Hall used those stories when raising awareness and money for Palmetto Place Children’s Shelter, where she was executive director for five years. Over the course of two years, and with the help of The Winkler Group, a capital campaign consulting firm in Charleston, she beat the $1 million goal by $1.2 million. Those funds transformed an 1886 home that accommodated 20 children into one that accommodated 30—and included an open kitchen/dining room, space for conversations with case workers and Guardians ad Litem, improved space for staff, and a counseling room. For Hall, it was a heady accomplishment.
“You’ve got to be crazy to enjoy that level of fundraising, but I am that crazy,” she said.
A sign with “Dream Big” written in a gold heart was a gift from Chris Stowers, the consultant who guided her through their “Saving More Children” campaign. He delivered it the day Hall and others were moving into the new house.
“If you want to raise a million dollars and build a new home, you have to dream big,” he told her throughout the campaign. Hall took note of the methodology. “Because it’s overwhelming at first, you break it down in pieces, and watch the numbers go up until you hit one million,” she explained. “And then you celebrate it.”
Hall didn’t have too much time to celebrate. Several months after the residents at Palmetto Place moved into their new home, the Palmetto Association for Children and Families (PAFCAF) hired her to be their new chief executive officer. A PAFCAF board member, Hall resigned her seat to take the job. It meant saying goodbye to the children and teens she’d come to know and love, but it also meant working for big-picture change.
“I really like the opportunity to do public policy and legislative work, and I really love going around the state and seeing what our members are doing,” she said. She’s cheered by what she’s seen, particularly the number of foster children who are graduating from high school and going on to college. “That’s huge. What they’ve overcome is amazing.”
In operation since the late 1980s, PAFCAF supports the work of about 50 member organizations, including children’s homes, therapeutic and regular foster care homes, adoption agencies and resource providers. South Carolina has more than 4,200 children in foster care, a number that’s increased because of more poverty and better reporting, Hall said. South Carolina ranks third worst in the country for available foster beds between 2012 and 2017, according to the Chronicle for Social Change.
“We have a lot of work to do,” she said. “The system of child welfare is changing in South Carolina and nationally. We need to change with it and help our members make transitions as changes happen.”

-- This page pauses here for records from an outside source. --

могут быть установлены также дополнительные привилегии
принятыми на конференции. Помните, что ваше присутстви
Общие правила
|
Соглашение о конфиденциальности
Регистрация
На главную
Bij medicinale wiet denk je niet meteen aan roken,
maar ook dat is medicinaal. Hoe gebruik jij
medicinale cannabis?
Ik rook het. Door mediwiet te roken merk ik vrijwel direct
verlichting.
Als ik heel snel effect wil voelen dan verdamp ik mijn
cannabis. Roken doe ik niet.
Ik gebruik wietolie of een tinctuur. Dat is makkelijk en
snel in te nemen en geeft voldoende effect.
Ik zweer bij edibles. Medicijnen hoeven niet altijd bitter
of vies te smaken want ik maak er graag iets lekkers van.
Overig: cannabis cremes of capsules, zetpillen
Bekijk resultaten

The Strengthening Family program, funded by the Children’s Trust of South Carolina and implemented by several PAFCAF member agencies, teaches parenting skills. Through role playing sessions that model healthy behavior, parents in jeopardy of losing their children learn appropriate ways to manage their families.
“A lot of it boils down to poverty and a lack of education,” Hall says. “If you were raised in a household without good role models as parents, then where are you going to learn that? If you were raised by a single parent and you get married, no one teaches you how to make decisions with a partner or a spouse. Who is going to teach you age-appropriate discipline for your kids? What chores are appropriate for a 5-year-old or a 16-year-old? There’s no way to learn that except by seeing that and talking about it.”

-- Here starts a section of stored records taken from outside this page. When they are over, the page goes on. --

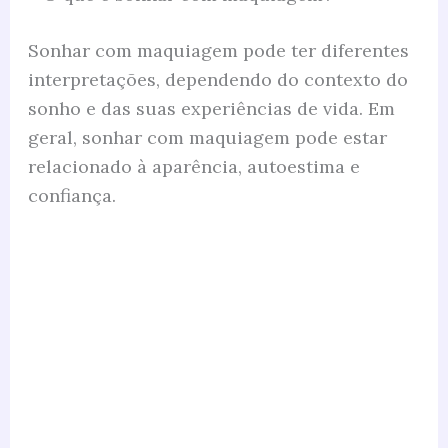
Sonhar com maquiagem pode ter diferentes
interpretações, dependendo do contexto do
sonho e das suas experiências de vida. Em
geral, sonhar com maquiagem pode estar
relacionado à aparência, autoestima e
confiança.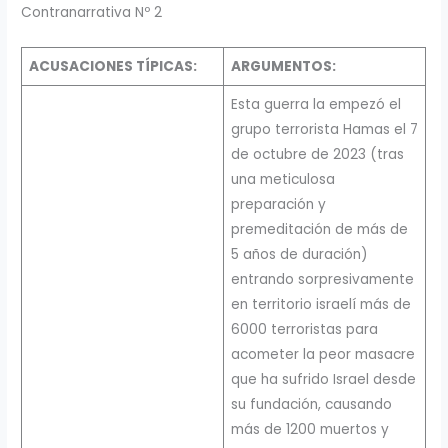
Contranarrativa Nº 2
ACUSACIONES TÍPICAS:
ARGUMENTOS:
Esta guerra la empezó el
grupo terrorista Hamas el 7
de octubre de 2023 (tras
una meticulosa
preparación y
premeditación de más de
5 años de duración)
entrando sorpresivamente
en territorio israelí más de
6000 terroristas para
acometer la peor masacre
que ha sufrido Israel desde
su fundación, causando
más de 1200 muertos y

The Strengthening Families program is working. “These are intact families who know they need help. They are sitting down to dinner as part of this program and coming back and asking for more.”
The daughter and sister of Peace Corps workers, Hall figures her proclivity for community service is genetic. She’s always happy to hear from Palmetto Place children; she’s shared Christmas dinner with some of them. One young man called not long ago, asking if she could guess why he chose to call her that particular day. She didn’t have to guess, she already knew. It was the one-year anniversary of the day he graduated from high school—a celebratory event for the son of a single mother with a heroin addiction. With the help of Hall and the house parents at Palmetto Place, he finished high school and moved to New York to be with family.
How’s he doing? Not too badly. “He’s working and saving for a car and looking at possibly going to a tech school,” Hall replied. “That will take some pushing. But I’m going to push.”